- [Exercise objective]: Pick out each line of the material that contains the string "ESPN", and copy those lines.

- [Entries shown]:
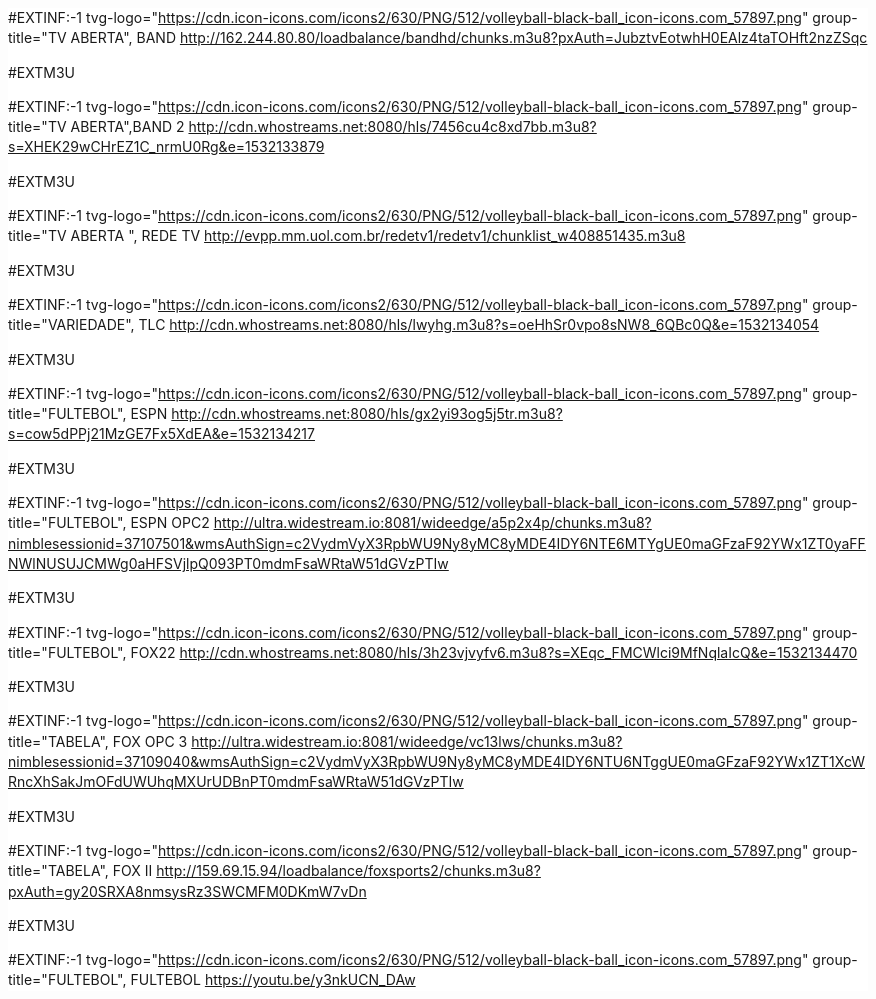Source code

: #EXTINF:-1 tvg-logo="https://cdn.icon-icons.com/icons2/630/PNG/512/volleyball-black-ball_icon-icons.com_57897.png" group-title="TV ABERTA", BAND
http://162.244.80.80/loadbalance/bandhd/chunks.m3u8?pxAuth=JubztvEotwhH0EAlz4taTOHft2nzZSqc

#EXTM3U

#EXTINF:-1 tvg-logo="https://cdn.icon-icons.com/icons2/630/PNG/512/volleyball-black-ball_icon-icons.com_57897.png" group-title="TV ABERTA",BAND 2
http://cdn.whostreams.net:8080/hls/7456cu4c8xd7bb.m3u8?s=XHEK29wCHrEZ1C_nrmU0Rg&e=1532133879

#EXTM3U

#EXTINF:-1 tvg-logo="https://cdn.icon-icons.com/icons2/630/PNG/512/volleyball-black-ball_icon-icons.com_57897.png" group-title="TV ABERTA ", REDE TV
http://evpp.mm.uol.com.br/redetv1/redetv1/chunklist_w408851435.m3u8

#EXTM3U

#EXTINF:-1 tvg-logo="https://cdn.icon-icons.com/icons2/630/PNG/512/volleyball-black-ball_icon-icons.com_57897.png" group-title="VARIEDADE", TLC
http://cdn.whostreams.net:8080/hls/lwyhg.m3u8?s=oeHhSr0vpo8sNW8_6QBc0Q&e=1532134054

#EXTM3U

#EXTINF:-1 tvg-logo="https://cdn.icon-icons.com/icons2/630/PNG/512/volleyball-black-ball_icon-icons.com_57897.png" group-title="FULTEBOL", ESPN
http://cdn.whostreams.net:8080/hls/gx2yi93og5j5tr.m3u8?s=cow5dPPj21MzGE7Fx5XdEA&e=1532134217

#EXTM3U

#EXTINF:-1 tvg-logo="https://cdn.icon-icons.com/icons2/630/PNG/512/volleyball-black-ball_icon-icons.com_57897.png" group-title="FULTEBOL", ESPN OPC2
http://ultra.widestream.io:8081/wideedge/a5p2x4p/chunks.m3u8?nimblesessionid=37107501&wmsAuthSign=c2VydmVyX3RpbWU9Ny8yMC8yMDE4IDY6NTE6MTYgUE0maGFzaF92YWx1ZT0yaFFNWlNUSUJCMWg0aHFSVjlpQ093PT0mdmFsaWRtaW51dGVzPTIw

#EXTM3U

#EXTINF:-1 tvg-logo="https://cdn.icon-icons.com/icons2/630/PNG/512/volleyball-black-ball_icon-icons.com_57897.png" group-title="FULTEBOL", FOX22
http://cdn.whostreams.net:8080/hls/3h23vjvyfv6.m3u8?s=XEqc_FMCWlci9MfNqlaIcQ&e=1532134470


#EXTM3U

#EXTINF:-1 tvg-logo="https://cdn.icon-icons.com/icons2/630/PNG/512/volleyball-black-ball_icon-icons.com_57897.png" group-title="TABELA", FOX OPC 3
http://ultra.widestream.io:8081/wideedge/vc13lws/chunks.m3u8?nimblesessionid=37109040&wmsAuthSign=c2VydmVyX3RpbWU9Ny8yMC8yMDE4IDY6NTU6NTggUE0maGFzaF92YWx1ZT1XcWRncXhSakJmOFdUWUhqMXUrUDBnPT0mdmFsaWRtaW51dGVzPTIw

#EXTM3U

#EXTINF:-1 tvg-logo="https://cdn.icon-icons.com/icons2/630/PNG/512/volleyball-black-ball_icon-icons.com_57897.png" group-title="TABELA", FOX II
http://159.69.15.94/loadbalance/foxsports2/chunks.m3u8?pxAuth=gy20SRXA8nmsysRz3SWCMFM0DKmW7vDn

#EXTM3U

#EXTINF:-1 tvg-logo="https://cdn.icon-icons.com/icons2/630/PNG/512/volleyball-black-ball_icon-icons.com_57897.png" group-title="FULTEBOL", FULTEBOL
https://youtu.be/y3nkUCN_DAw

- [Exercise result]:
#EXTINF:-1 tvg-logo="https://cdn.icon-icons.com/icons2/630/PNG/512/volleyball-black-ball_icon-icons.com_57897.png" group-title="FULTEBOL", ESPN
#EXTINF:-1 tvg-logo="https://cdn.icon-icons.com/icons2/630/PNG/512/volleyball-black-ball_icon-icons.com_57897.png" group-title="FULTEBOL", ESPN OPC2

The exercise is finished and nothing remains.